Semolina cooked with onion, mustard seeds, curry leaves, green chilli and tomato — the most eaten breakfast across Telangana and Andhra Pradesh. The Andhra upma is distinctly different from other versions — drier and more spiced.
Ingredients
1 cup semolina (rava — use the fine or coarse variety, both work)
2 tbsp oil or ghee
1 tsp mustard seeds
1 tsp urad dal (raw)
10 curry leaves
2 dried red chilli
1 onion — finely chopped
3 green chilli — finely chopped
1 tsp ginger paste
2 tomatoes — finely chopped
1/4 tsp turmeric
2 cups water
salt to taste
2 tbsp fresh coriander leaves
1 tsp lemon juice
Method
Dry roast the semolina: Place 1 cup semolina in a wide dry pan on medium-low heat.

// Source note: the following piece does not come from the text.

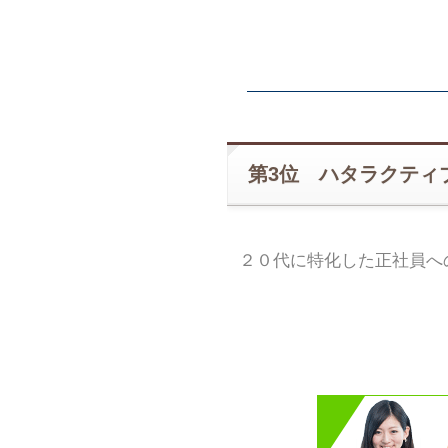
第3位 ハタラクティ
２０代に特化した正社員へ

Roast stirring continuously for 3 to 4 minutes until the semolina turns slightly golden and smells nutty. Remove immediately into a bowl and keep aside. Roasting the semolina is what separates well-made upma from a gluey, sticky version — roasted semolina absorbs water without clumping.
Boil the water: In a separate pot or kettle, boil 2 cups water. Keep it hot and ready. The water must be boiling or very hot when added to the pan — adding cold water to hot semolina causes it to clump.
Heat oil and temper: Heat 2 tbsp oil or ghee in a wide heavy pan on medium. Add mustard seeds — wait for them to pop. Add raw urad dal — stir for 30 seconds until it turns golden. Add curry leaves (they will crackle) and dried red chilli. Stir 10 seconds.
Cook onion and green chilli: Add finely chopped onion and green chilli. Cook on medium heat stirring every 2 minutes for 5 minutes until the onion turns translucent and slightly soft.
Add ginger and tomatoes: Add ginger paste — stir 30 seconds. Add chopped tomatoes. Cook stirring for 3 minutes until the tomatoes soften slightly. The tomatoes should not be fully cooked down — they should retain some shape and acidity.
Add turmeric and salt: Add turmeric and salt. Stir briefly.
Add the boiling water: Carefully pour the boiling hot water into the pan with the cooked onion-tomato mixture. Stand back slightly as it will spit and steam. Stir immediately. The water will boil vigorously.
Add the roasted semolina: Once the water is boiling, add the dry roasted semolina gradually — pour it in a slow stream while stirring continuously with the other hand. If you add all the semolina at once, large lumps will form. Keep stirring as you add.
Cook until all water is absorbed: Stir continuously on medium heat for 2 to 3 minutes as the semolina absorbs the water. The upma will first look very wet then thicken rapidly. When all the water is absorbed and the upma pulls away from the sides of the pan as you stir, it is done. The texture should be slightly grainy and distinct — not smooth paste.
Finish and serve: Add lemon juice and chopped coriander leaves. Stir gently once. Serve immediately in bowls — upma should be eaten hot. In Telangana it is eaten with coconut chutney or with a small amount of sugar sprinkled on top.
Note: Uppudu Pindi (upma) is the most widely eaten breakfast across Telangana and Andhra Pradesh — found on every hotel breakfast menu and in every home kitchen. The Andhra version uses more green chilli than other regional versions and includes tomato which most North Indian versions do not. Roasting the semolina is the one step that separates good upma from mediocre upma.